Noob question, but how do I check the login attempts from logs?
Thanks to great advice on this forum, I've just set this up.
So I keep Dropbear active but I disable root login as per below screenshot, correct?
But Luci https page , is still functional via root password.
Is it more difficult to brute force ssh and not Luci? (uHTTPd)
Or same difficulty ?
Is this the default setting? I remember in the past when I flashed a fresh openwrt the
Interface for Dropbear/SSH specified was something like
unspecified - would that by accident include the
ii is already protected, don't panic.
by default nothing (with very few exceptions) is accepted from WAN. so unless you manually expose a port you are protected from external attempts because network traffic is firewalled in owrt.
So I just figured I can disable uHTTPd via SSH. I rarely need use Luci after everything is setup.
I can enable uHTTPd manually via SSH when required.
And with SSH now only by 4096 bit KEY, I think that is good enough for security.
I'm new to OpenWRT . Thanks to the advice shared by this community
LuCI was never intended to be secure enough to leave open to the Internet. If you want to access LuCI remotely, always use a SSH tunnel or VPN.
A ssh tunnel is configured by adding -L 8080:localhost:80 to your CLI ssh login. Then leave the ssh session open and go to your web browser where
http://localhost:8080 (your localhost) is now linked to the remote LuCI (port 80 on that localhost).
Also note that https protects the client user from certain security risks, it does nothing to protect the server from a third party brute-force or other intrusion. So LuCI with https is not less risky than without.
I tried this but failed. Can you please help
In terminal from a laptop I did:
ssh firstname.lastname@example.org -L 8080:localhost:80
What is 'localhost' supposed to be there?
and then put in my passphrase for SSH key
But when I went to my browser, the old 192.168.1.1 went to Luci login screen (I didn't need 8080)
Appreciate any guidance
You need to reread what @mk24 wrote, and the tunnel doesn't stop the regular 192 access, unless you tell uhttpd to only bind to localhost.
Yes I've read a few times with no luck.
Can you help with how to do this please
As has been stated multiple times, unspecified listening interface does not actually mean that ssh is open on the WAN. The firewall is what is responsible for allowing or prohibiting access, and in the case of the WAN, it is prohibited unless the user adds a rule to allow ssh access from WAN.

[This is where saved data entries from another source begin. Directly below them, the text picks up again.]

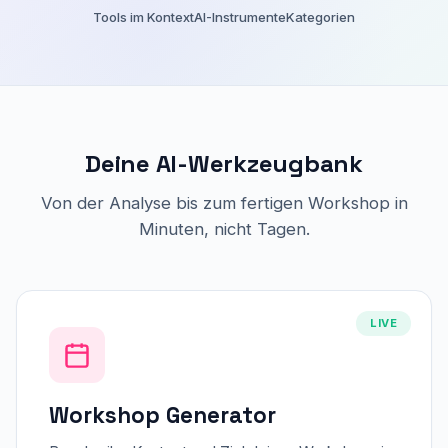
Tools im Kontext
AI-Instrumente
Kategorien
Deine AI-Werkzeugbank
Von der Analyse bis zum fertigen Workshop in
Minuten, nicht Tagen.
LIVE
Workshop Generator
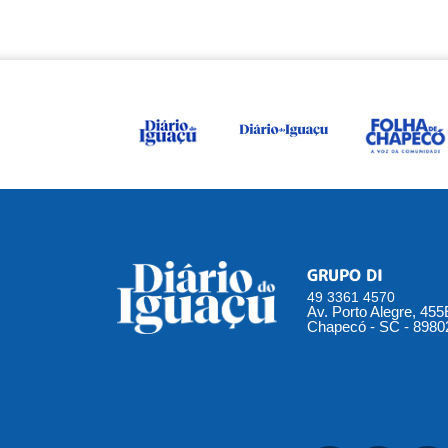
GRUPO DI
49 3361 4570
Av. Porto Alegre, 45
Chapecó - SC - 8980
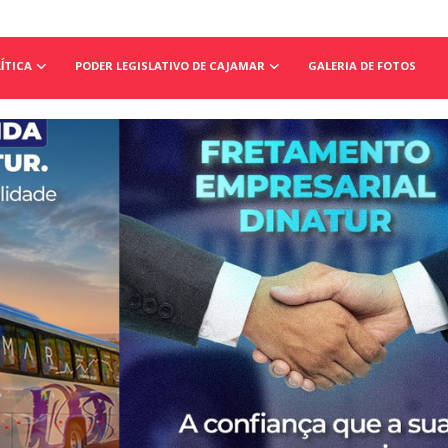
ÍTICA
PODER LEGISLATIVO DE CAJAMAR
GALERIA DE FOTOS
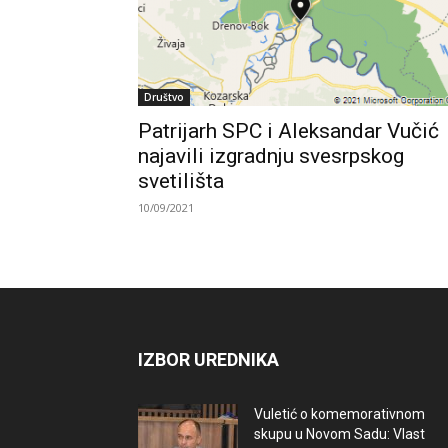
Društvo
Patrijarh SPC i Aleksandar Vučić
najavili izgradnju svesrpskog
svetilišta
10/09/2021
IZBOR UREDNIKA
Vuletić o komemorativnom
skupu u Novom Sadu: Vlast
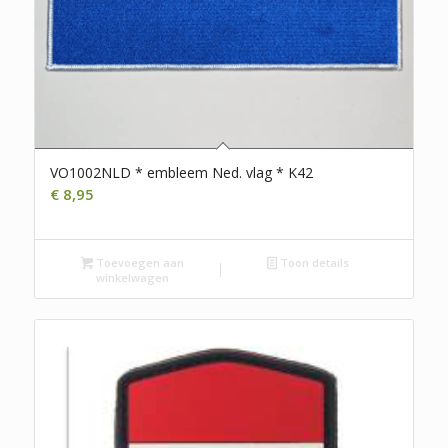
VO1002NLD * embleem Ned. vlag * K42
€
8,95
Toevoegen aan
Toon details
winkelwagen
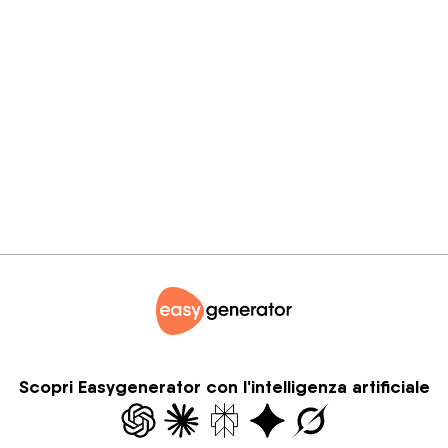
Scopri Easygenerator con l'intelligenza artificiale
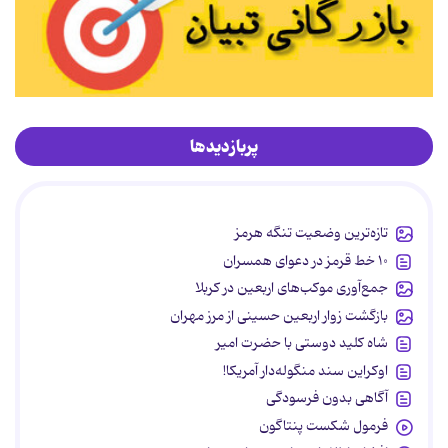
پربازدیدها
تازه‌ترین وضعیت تنگه هرمز
۱۰ خط قرمز در دعوای همسران
جمع‌آوری موکب‌های اربعین در کربلا
بازگشت زوار اربعین حسینی از مرز مهران
شاه کلید دوستی با حضرت امیر
اوکراین سند منگوله‌دار آمریکا!
آگاهی بدون فرسودگی
فرمول شکست پنتاگون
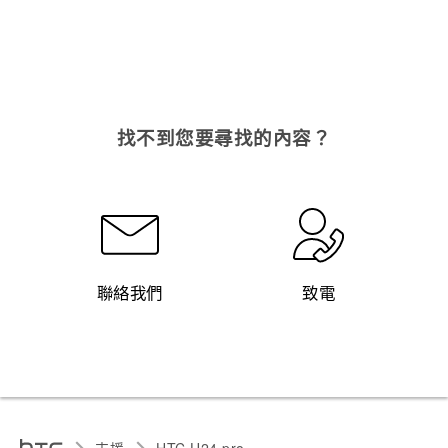
找不到您要尋找的內容？
聯絡我們
致電
支援
HTC U24 pro‎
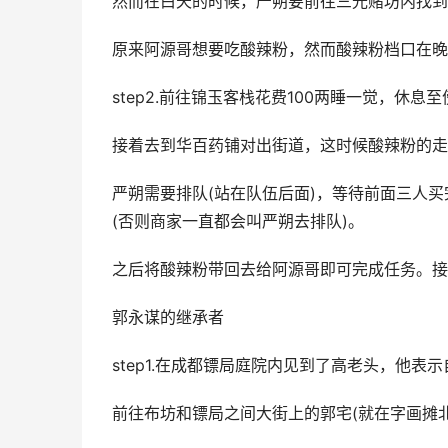
然而在白天的时候，严朔要前往三光赌坊内找到
原来阿源哥想要吃酸辣粉，然而酸辣粉档口在晚
step2.前往锦玉客栈花费100两睡一觉，休息
接着去到华百药铺对出街道，这时候酸辣粉的走
严朔需要排队(站在队伍后面)，等待前面三人买
(否则商家一直都会叫严朔去排队)。
之后将酸辣粉带回去给阿源哥即可完成任务。接
郭永谋的继承者
step1.在成都镖局庭院内见到了高老头，他
前往布坊和镖局之间大街上的郭宅(就在字画摊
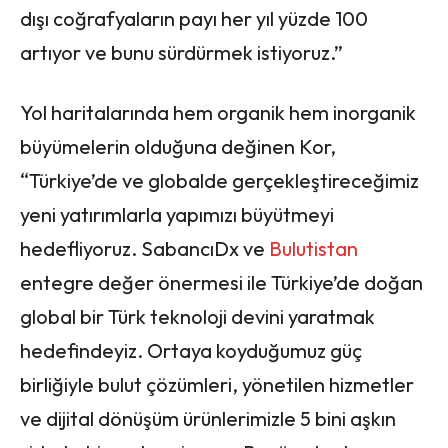
dışı coğrafyaların payı her yıl yüzde 100
artıyor ve bunu sürdürmek istiyoruz.”
Yol haritalarında hem organik hem inorganik
büyümelerin olduğuna değinen Kor,
“Türkiye’de ve globalde gerçekleştireceğimiz
yeni yatırımlarla yapımızı büyütmeyi
hedefliyoruz. SabancıDx ve
Bulutistan
entegre değer önermesi ile Türkiye’de doğan
global bir Türk teknoloji devini yaratmak
hedefindeyiz. Ortaya koyduğumuz güç
birliğiyle bulut çözümleri, yönetilen hizmetler
ve dijital dönüşüm ürünlerimizle 5 bini aşkın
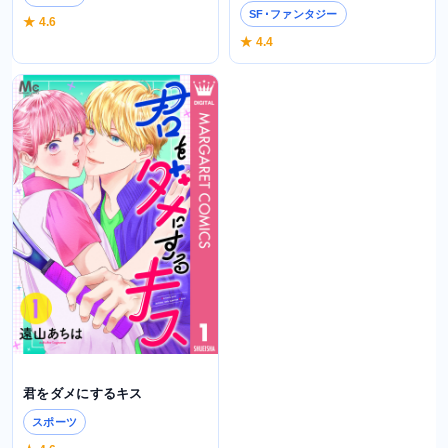
SF･ファンタジー
★ 4.6
★ 4.4
君をダメにするキス
スポーツ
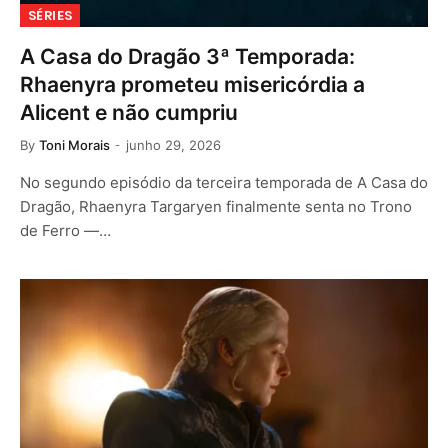
SÉRIES
A Casa do Dragão 3ª Temporada:
Rhaenyra prometeu misericórdia a
Alicent e não cumpriu
By
Toni Morais
junho 29, 2026
No segundo episódio da terceira temporada de A Casa do
Dragão, Rhaenyra Targaryen finalmente senta no Trono
de Ferro —…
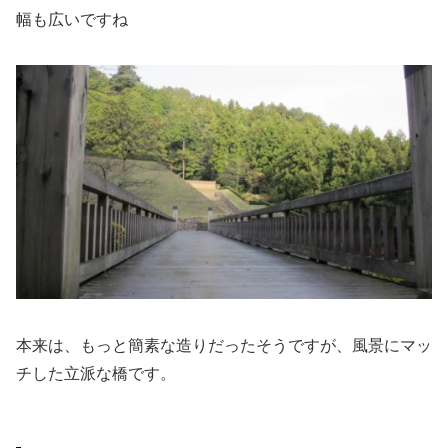
幅も広いですね
本来は、もっと簡素な造りだったそうですが、風景にマッ
チした立派な橋です。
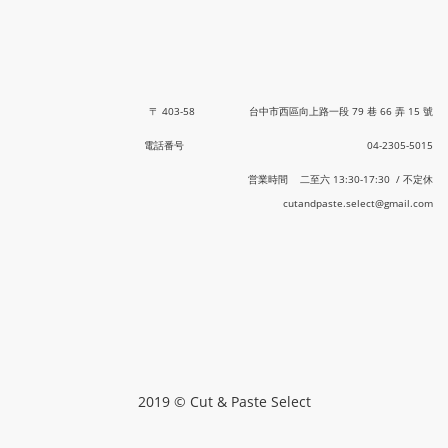
〒 403-58 台中市西區向上路一段 79 巷 66 弄 15 號
電話番号 04-2305-5015
営業時間 二至六 13:30-17:30 / 不定休
cutandpaste.select@gmail.com
2019 © Cut & Paste Select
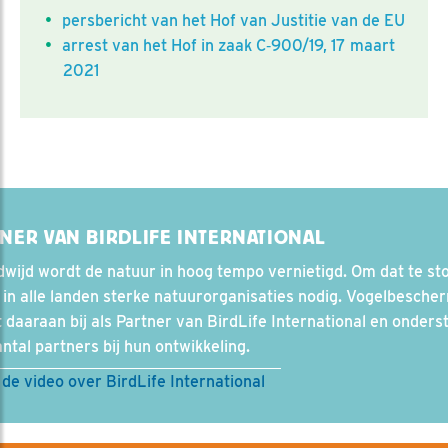
persbericht van het Hof van Justitie van de EU
arrest van het Hof in zaak C‑900/19, 17 maart
2021
NER VAN BIRDLIFE INTERNATIONAL
wijd wordt de natuur in hoog tempo vernietigd. Om dat te st
r in alle landen sterke natuurorganisaties nodig. Vogelbesche
 daaraan bij als Partner van BirdLife International en onders
ntal partners bij hun ontwikkeling.
 de video over BirdLife International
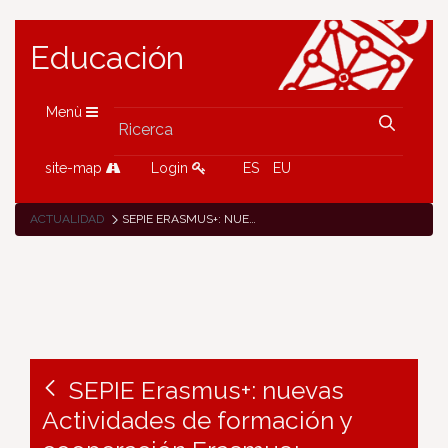
Educación
Menù
site-map
Login
ES
EU
ACTUALIDAD
SEPIE ERASMUS+: NUEVAS ACTIVIDADES DE FORMACIÓN Y COOPERACIÓN ERASMUS+ (ERASMUS+ TCA, TRAINING AND COOPERATION ACTIVITIES)
SEPIE Erasmus+: nuevas
Actividades de formación y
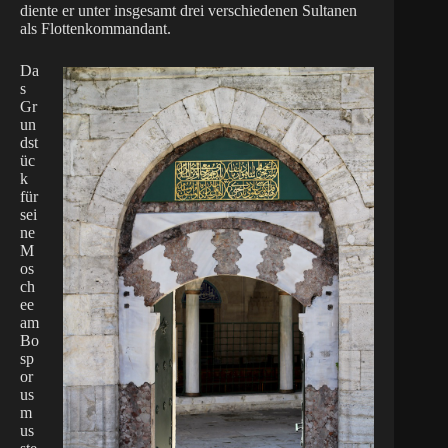
diente er unter insgesamt drei verschiedenen Sultanen
als Flottenkommandant.
Da
s
Gr
un
dst
üc
k
für
sei
ne
M
os
ch
ee
am
Bo
sp
or
us
m
us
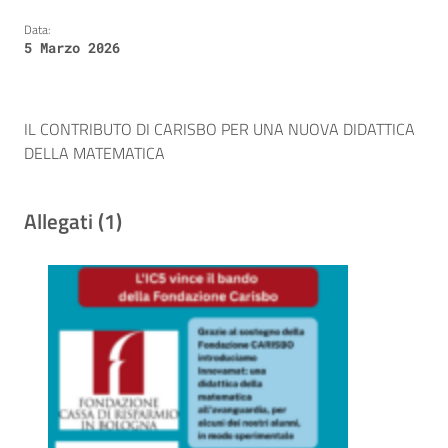
Data:
5 Marzo 2026
IL CONTRIBUTO DI CARISBO PER UNA NUOVA DIDATTICA
DELLA MATEMATICA
Allegati (1)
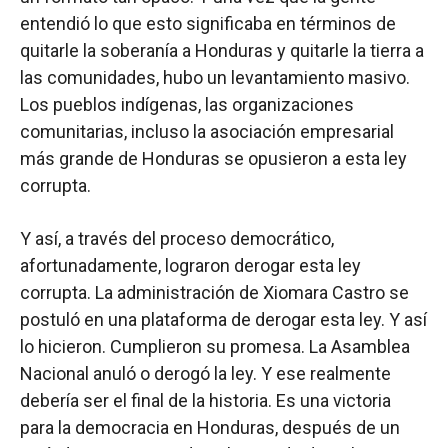
entendió lo que esto significaba en términos de
quitarle la soberanía a Honduras y quitarle la tierra a
las comunidades, hubo un levantamiento masivo.
Los pueblos indígenas, las organizaciones
comunitarias, incluso la asociación empresarial
más grande de Honduras se opusieron a esta ley
corrupta.
Y así, a través del proceso democrático,
afortunadamente, lograron derogar esta ley
corrupta. La administración de Xiomara Castro se
postuló en una plataforma de derogar esta ley. Y así
lo hicieron. Cumplieron su promesa. La Asamblea
Nacional anuló o derogó la ley. Y ese realmente
debería ser el final de la historia. Es una victoria
para la democracia en Honduras, después de un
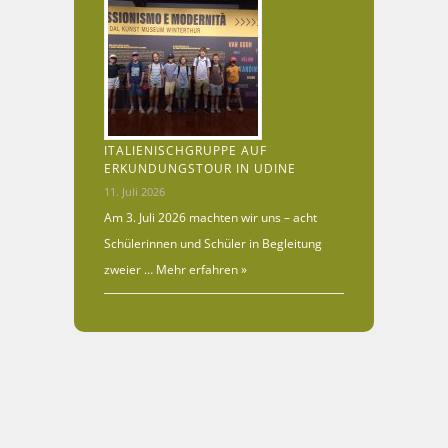
ITALIENISCHGRUPPE AUF
ERKUNDUNGSTOUR IN UDINE
11. Juli 2026
Am 3. Juli 2026 machten wir uns – acht
Schülerinnen und Schüler in Begleitung
zweier …
Mehr erfahren »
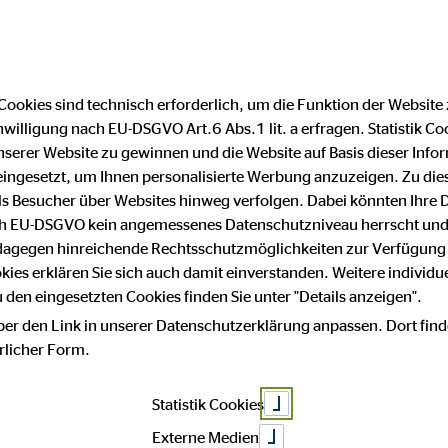
Cookies sind technisch erforderlich, um die Funktion der Website
nwilligung nach EU-DSGVO Art.6 Abs.1 lit. a erfragen. Statistik Co
m
serer Website zu gewinnen und die Website auf Basis dieser Infor
eingesetzt, um Ihnen personalisierte Werbung anzuzeigen. Zu di
 als Besucher über Websites hinweg verfolgen. Dabei könnten Ihre 
ach EU-DSGVO kein angemessenes Datenschutzniveau herrscht und
 von:
 dagegen hinreichende Rechtsschutzmöglichkeiten zur Verfügung 
okies erklären Sie sich auch damit einverstanden. Weitere individue
B Vermögensberatung AG
den eingesetzten Cookies finden Sie unter "Details anzeigen".
ber den Link in unserer Datenschutzerklärung anpassen. Dort find
hrlicher Form.
Statistik Cookies
Externe Medien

Thanks for the tip to tell uhttpd to only bind to localhost. Done
But I had already done this: "Then leave the ssh session open and go to your web browser where
Nothing is coming up.
Should I disable https in Luci first or is that irrelevant? I had enabled redirecting http to https before
Yes, it still works that way. So it doesn't make sense to generate a password which has more bits than the hash. As far as I can count, the password in that screenshot has 39 characters, and a character is somewhere between 6 and 7 bits. So lets say this password is 256 bits.
To my surprise the hash in OpenWrt is md5 (unless that is somehow inherited from older installations, but I changed my password and it's still md5) which is 128 bits.
So that password isn't as hard to brute force as it seems. (Yet 128 bits is still enough to outlive the sun, assuming you are bruteforcing it)
Won't bite until restarted, I assume you've done it.
As for the ssh it should work, never actually done it on Linux, only Putty, but the syntax seems correct.
If you do telnet localhost 8080, does it open a session, or does it time out?
I also assume you're browsing (and telneting) from the same computer as your open ssh session ?
Yes same computer. I will do the telnet.
But do I leave it as "127.0.0.1.." as in that link you sent (for uci set uhttpd.main.listen_http='127.0.0.1:80')
Or change that to the IP address 192.168.1.1 of my OpenWrt RPi3?
Maybe that's where I stuffed up
It should be localhost/127.0.0.1.
Having a public web server online for many years already, fail2ban prevented any intrusion on port 22 and several others, i.e. 25 or 110. All relevant ports using password login, only, because I hate fiddling around with certs.